Yandex Cloud's hardware base is located in the same data centers as Yandex's other services, but physically separated by hardware firewalls. Inside Yandex Cloud, a HIPS is used, and ACL access control is applied at the top-of-rack switch level. For virtual machines, the QEMU/KVM assembly is used with a minimum set of code and libraries, and all processes are launched under the control of AppArmor.

The platform complies with the requirements of the European Union's GDPR and ensures the level of protection of personal data according to Russian Federal Law No. 152 "On Personal Data" up to Security Level 1, complies with the GOST R 57580 security standard established by the regulations of the Bank of Russia. Yandex Cloud is also the first public cloud in Russia that has confirmed compliance with the PCI DSS standard for all categories of services: IaaS, SaaS, PaaS and serverless computing.

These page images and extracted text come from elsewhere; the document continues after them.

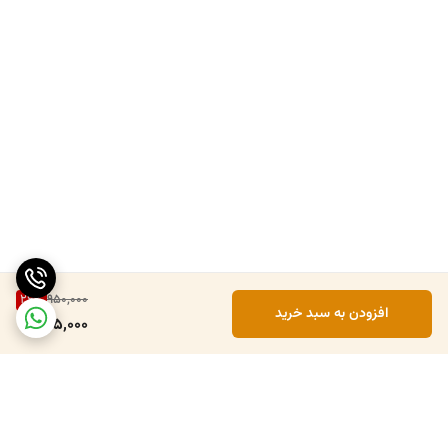
26
%
950,000
افزودن به سبد خرید
695,000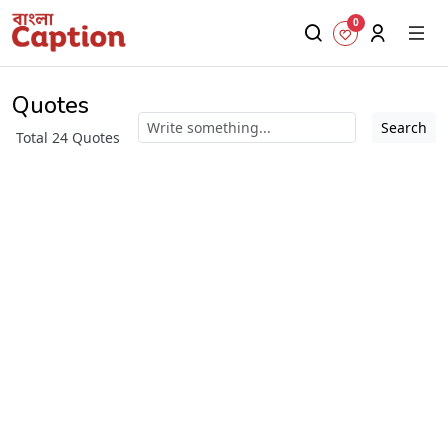
0
Quotes
Search
Total 24 Quotes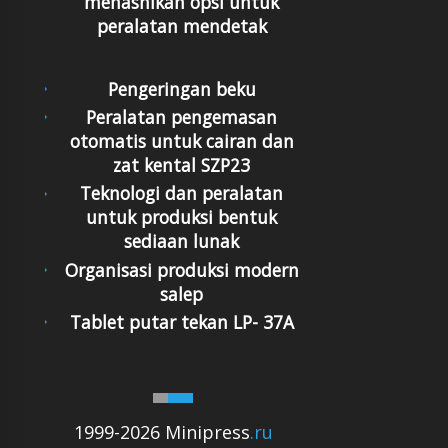
menasnikan opsi untuk
peralatan mendetak
Pengeringan beku
Peralatan pengemasan
otomatis untuk cairan dan
zat kental SZP23
Teknologi dan peralatan
untuk produksi bentuk
sediaan lunak
Organisasi produksi modern
salep
Tablet putar tekan LP- 37A
1999-2026 Minipress
.ru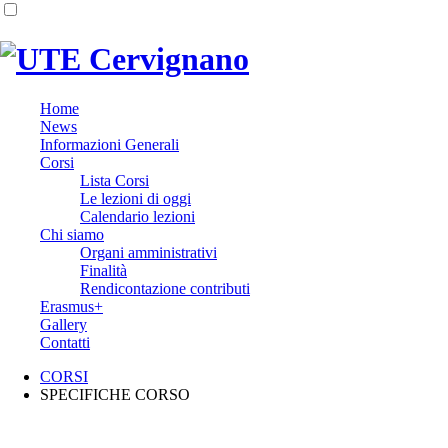
Home
News
Informazioni Generali
Corsi
Lista Corsi
Le lezioni di oggi
Calendario lezioni
Chi siamo
Organi amministrativi
Finalità
Rendicontazione contributi
Erasmus+
Gallery
Contatti
CORSI
SPECIFICHE CORSO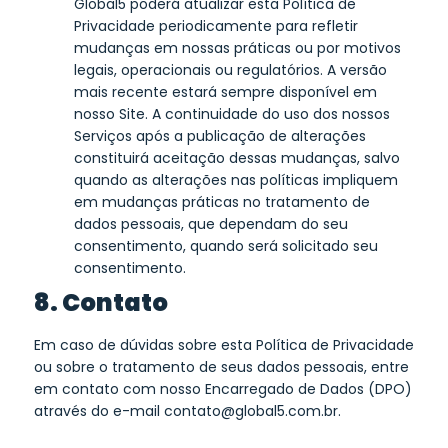
Global5 poderá atualizar esta Política de
Privacidade periodicamente para refletir
mudanças em nossas práticas ou por motivos
legais, operacionais ou regulatórios. A versão
mais recente estará sempre disponível em
nosso Site. A continuidade do uso dos nossos
Serviços após a publicação de alterações
constituirá aceitação dessas mudanças, salvo
quando as alterações nas políticas impliquem
em mudanças práticas no tratamento de
dados pessoais, que dependam do seu
consentimento, quando será solicitado seu
consentimento.
8. Contato
Em caso de dúvidas sobre esta Política de Privacidade
ou sobre o tratamento de seus dados pessoais, entre
em contato com nosso Encarregado de Dados (DPO)
através do e-mail contato@global5.com.br.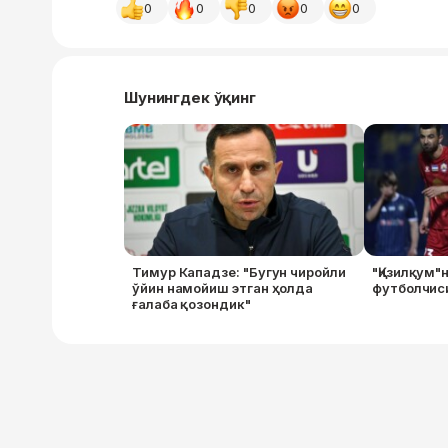
0
0
0
0
0
Шунингдек ўқинг
Тимур Кападзе: "Бугун чиройли
"Қизилқум"
ўйин намойиш этган ҳолда
футболчиси
ғалаба қозондик"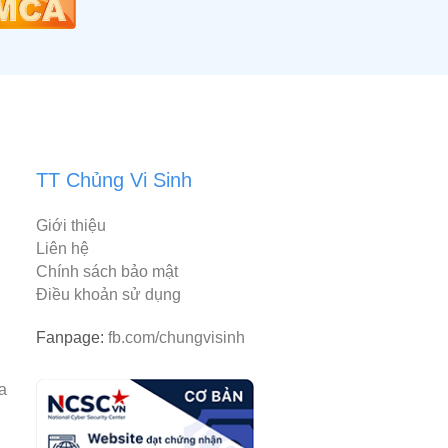
TT Chủng Vi Sinh
Giới thiệu
Liên hệ
Chính sách bảo mật
Điều khoản sử dụng
Fanpage:
fb.com/chungvisinh
rantiacum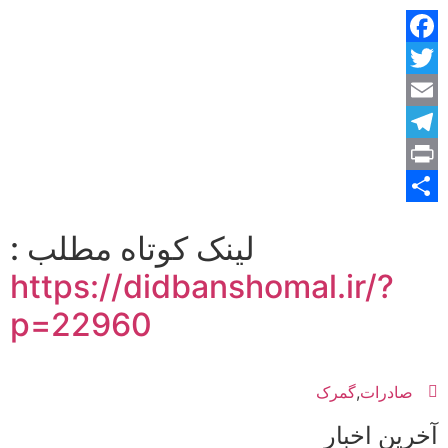
Facebook
Twitter
Email
Telegram
Print
Share
لینک کوتاه مطلب :
https://didbanshomal.ir/?
p=22960
صادرات
,
گمرک
آخرین اخبار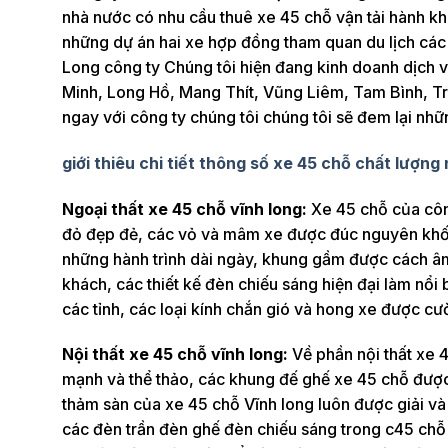
nhà nước có nhu cầu thuê xe 45 chỗ vận tải hành k
những dự án hai xe hợp đồng tham quan du lịch các t
Long công ty Chúng tôi hiện đang kinh doanh dịch v
Minh, Long Hồ, Mang Thít, Vũng Liêm, Tam Bình, Trà
ngay với công ty chúng tôi chúng tôi sẽ đem lại nhữ
giới thiêu chi tiết thông số xe 45 chỗ chất lượng
Ngoại thất xe 45 chỗ vĩnh long:
Xe 45 chỗ của công
đỏ đẹp đẻ, các vỏ và mâm xe được đúc nguyên khối
những hành trình dài ngày, khung gầm được cách âm
khách, các thiết kế đèn chiếu sáng hiện đại làm nổi
các tỉnh, các loại kính chắn gió và hong xe được c
Nội thất xe 45 chỗ vĩnh long:
Về phần nội thất xe 
mạnh và thể thảo, các khung đế ghế xe 45 chỗ được
thảm sàn của xe 45 chỗ Vĩnh long luôn được giải và 
các đèn trần đèn ghế đèn chiếu sáng trong c45 chỗ 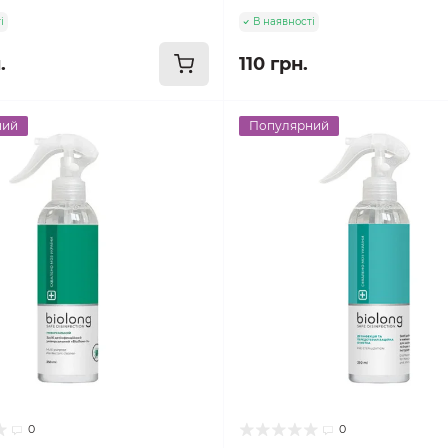
і
В наявності
.
110 грн.
ний
Популярний
0
0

== Management and Financial Indicators ==
Yan Leshchinsky became the first head of Yandex Cloud. In June 2020, he was replaced by Alexey Bashkeev, who had previously led the development of cloud infrastructure for Yandex's own services, including those that later became components of Yandex Cloud. By the beginning of 2021, Yandex Cloud was serving 9700 commercial customers (a 1.4X increase), including 270 large companies, providing about half of its 1 billion RUB revenue. 60% of revenue came from infrastructure services, followed by ML (14%) and data technologies (12%).